A mediados del semestre pasado, mientras avanzábamos en la lectura de la novela de Gabriel García Márquez El coronel no tiene quien le escriba, y expectantes mis alumnos por saber si al coronel le llegaría la pensión del Gobierno o si acabaría vendiendo ese gallo para el que ya ni comida les quedaba, una estudiante mexicana que había permanecido callada buena parte del curso empezó a hablar de la gallera que su padre tiene en ese pueblo de Guerrero del que salió hace más de veinte años y a donde no ha podido regresar desde que llegó a Nueva York. Mi estudiante, que se crio viendo en la televisión las peleas de gallos con su padre, ajena a la sensibilidad de quienes denuncian el maltrato animal y cercana a los sentimientos de ese hombre que “un día decidió comprarse un gallo de la nada”, es ahora la encargada de revisar los gallos cada vez que va a México a visitar a la familia. Nadie al principio entendió que ese hombre quisiera gastarse dos mil dólares en un animal que ni siquiera llegaría a ver, y tal vez sigan sin saber muy bien por qué, desde ese primero, el señor ha seguido comprando gallos sin detenerse a medir los costes. “Como si fuera una adicción”, dice esta hija que nunca ha cuestionado a su padre y quien seguramente habrá entendido cada una de las líneas de la novela de García Márquez mucho mejor que cualquiera de los mejores teóricos del realismo mágico o de lo real maravilloso. A fin de cuentas, la obstinación del coronel —firme en su propósito de comer mierda antes que deshacerse del gallo de su hijo muerto— no es muy distinta a la de su propio padre, aferrado a esos animales que compra por Internet a precios escandalosos.

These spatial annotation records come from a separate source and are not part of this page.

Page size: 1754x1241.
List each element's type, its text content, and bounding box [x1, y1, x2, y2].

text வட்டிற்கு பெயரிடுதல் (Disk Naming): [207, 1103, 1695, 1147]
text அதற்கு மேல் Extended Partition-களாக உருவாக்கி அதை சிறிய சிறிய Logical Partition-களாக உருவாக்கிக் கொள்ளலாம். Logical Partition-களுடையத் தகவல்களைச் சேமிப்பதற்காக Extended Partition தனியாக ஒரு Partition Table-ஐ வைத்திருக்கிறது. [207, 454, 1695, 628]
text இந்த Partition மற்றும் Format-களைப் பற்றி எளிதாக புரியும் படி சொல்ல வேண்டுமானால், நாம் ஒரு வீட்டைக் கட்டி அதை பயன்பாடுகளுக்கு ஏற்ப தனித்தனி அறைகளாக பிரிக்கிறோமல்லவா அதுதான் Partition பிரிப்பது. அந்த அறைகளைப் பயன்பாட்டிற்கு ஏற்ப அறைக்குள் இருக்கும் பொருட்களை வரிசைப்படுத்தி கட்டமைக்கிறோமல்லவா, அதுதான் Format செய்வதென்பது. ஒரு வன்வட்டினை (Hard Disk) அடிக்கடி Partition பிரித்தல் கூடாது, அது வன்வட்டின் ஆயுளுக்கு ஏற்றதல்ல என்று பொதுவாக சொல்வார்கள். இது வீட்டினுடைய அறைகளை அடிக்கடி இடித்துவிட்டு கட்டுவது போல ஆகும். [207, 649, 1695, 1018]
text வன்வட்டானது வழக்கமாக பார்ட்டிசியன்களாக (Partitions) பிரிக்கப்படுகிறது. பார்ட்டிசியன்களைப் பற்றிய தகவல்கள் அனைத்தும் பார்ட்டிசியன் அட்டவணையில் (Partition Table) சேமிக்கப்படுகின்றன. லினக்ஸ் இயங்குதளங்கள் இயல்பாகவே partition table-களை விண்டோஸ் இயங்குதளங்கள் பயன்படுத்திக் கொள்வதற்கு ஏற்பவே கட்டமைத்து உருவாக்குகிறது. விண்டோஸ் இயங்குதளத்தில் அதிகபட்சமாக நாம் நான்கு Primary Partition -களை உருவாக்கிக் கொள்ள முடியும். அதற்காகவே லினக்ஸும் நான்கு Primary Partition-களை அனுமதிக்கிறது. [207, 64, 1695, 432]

Pero además de la gallera, y no muy lejos de donde vive un grupo de narcos que, según mi estudiante, defienden a las muchachas más jóvenes del pueblo, el señor también ha mandado construir una casa en la que espera ir a vivir algún día, cuando el verdadero sueño, el de regresar a ese lugar donde no hace mucho murió su madre sin haberla podido enterrar, pueda finalmente cumplirse.

A mí, que he vuelto a Asturias todos los años desde que vivo en Nueva York, y que tengo la sensación de que el cuerpo se me ha vuelto de adentro para afuera porque este verano no he podido ir, me estremece la fortaleza de cuantos se ven obligados a interpretar historias tan duras como las de este hombre que ha encontrado en la gallera la única forma de agarrarse al lugar del que salió y al que no sabe si regresará alguna vez. La presencia simbólica de los gallos ha de ser para él tan sólida y espesa como su existencia real, por mucho que no los vea más que en la pantalla del ordenador cuando los compra. Y la densidad de esa presencia simbólica es la que le da a este mismo señor toda la fuerza que necesita para seguir viviendo en una tierra ajena que se tambalea bajo sus pies cada vez que la pisa.

“¿Será que estos gallos le dan a mi padre una esperanza que nosotros no le podemos dar?”, se pregunta en voz alta su hija cuando acabamos de leer la novela de García Márquez.

Seguramente que sí, como me la dan a mí las palabras cada vez que escribo sobre Asturias.